ACTIVITIES —
A - According to the AI policy passage, what did Colorado pass in 2024?
B - Retype the AI policy passage word for word between "Preemption creates a" and "legal grey space.", inclusive.

GIVEN PASSAGE —
The children's safety provisions require parental controls and "age assurance" rather than age verification. The distinction matters. Age assurance uses inference and estimation; age verification requires documentary proof. The framework explicitly rejects verification, citing privacy concerns.

On copyright, the framework defers to courts on fair use questions while suggesting a collective licensing system. It does not mandate such a system. It merely suggests one. Training data for AI models remains legally contested, and the framework provides no resolution.

The deepfake provisions include First Amendment carve-outs for satire and political commentary. The anti-"jawboning" provisions prohibit government officials from pressuring platforms to remove content. Federal datasets would become more accessible for AI training.

The accountability gap

Preemption creates a regulatory vacuum. If states cannot regulate and the federal government chooses not to, AI development operates in legal grey space.

Colorado passed the first comprehensive AI law in the United States in 2024. California considered SB 1047, which would have imposed safety requirements on large AI models. The bill ultimately failed after industry lobbying, but other states have pending legislation. The White House framework asks them to abandon these efforts.

The 63% of Americans who told YouGov in February 2026 that AI will lead to fewer jobs receive no provisions for workforce transition in the framework. The document mentions "non-regulatory workforce training methods" without specifying funding sources, program structures, or implementation timelines.

The liability shield proposed for third-party misuse deserves particular scrutiny. If a company develops an AI system used for fraud, discrimination, or physical harm, the framework suggests the developer should face no consequences provided they did not intend the misuse. Tort law ordinarily considers whether manufacturers could have foreseen and prevented harmful applications of their products. The framework abandons this standard.

Industry self-regulation has a poor track record in technology. The tech sector promised self-regulation on privacy through the 1990s and 2000s. The Cambridge Analytica scandal demonstrated where that approach leads. The framework bets on the same model producing different results.

What this means for Australia

American regulatory choices shape global defaults. When the US adopts a light-touch approach, Australian policymakers face pressure to match it.

The ACCC has spent years documenting digital platforms' market power. Its Digital Platform Services Inquiry identified systematic competition harms. Yet the News Media Bargaining Code, Australia's signature intervention, created a flawed template. The code mandated negotiations rather than structural remedies. It relied on arbitration as enforcement. Facebook briefly blocked news sharing in Australia to demonstrate its leverage. The code has delivered revenue to media companies, but it has not addressed underlying power imbalances.

GIVEN INFORMATION —
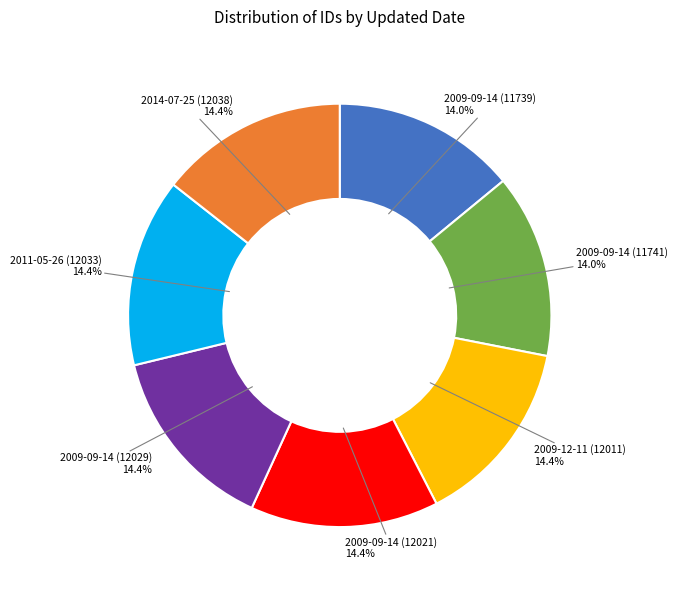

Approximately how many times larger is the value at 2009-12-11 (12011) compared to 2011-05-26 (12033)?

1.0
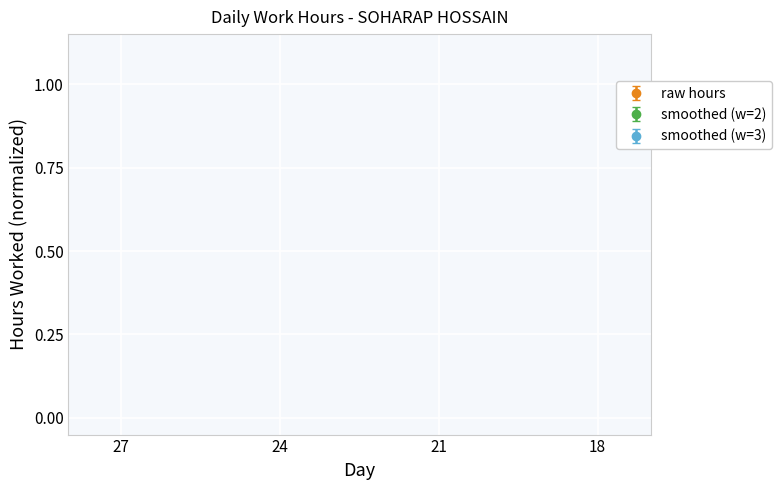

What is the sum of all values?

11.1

TASK-BY-TASK RESULTS —
A - Colorado passed the first comprehensive AI law in the United States.

B -
Preemption creates a regulatory vacuum. If states cannot regulate and the federal government chooses not to, AI development operates in legal grey space.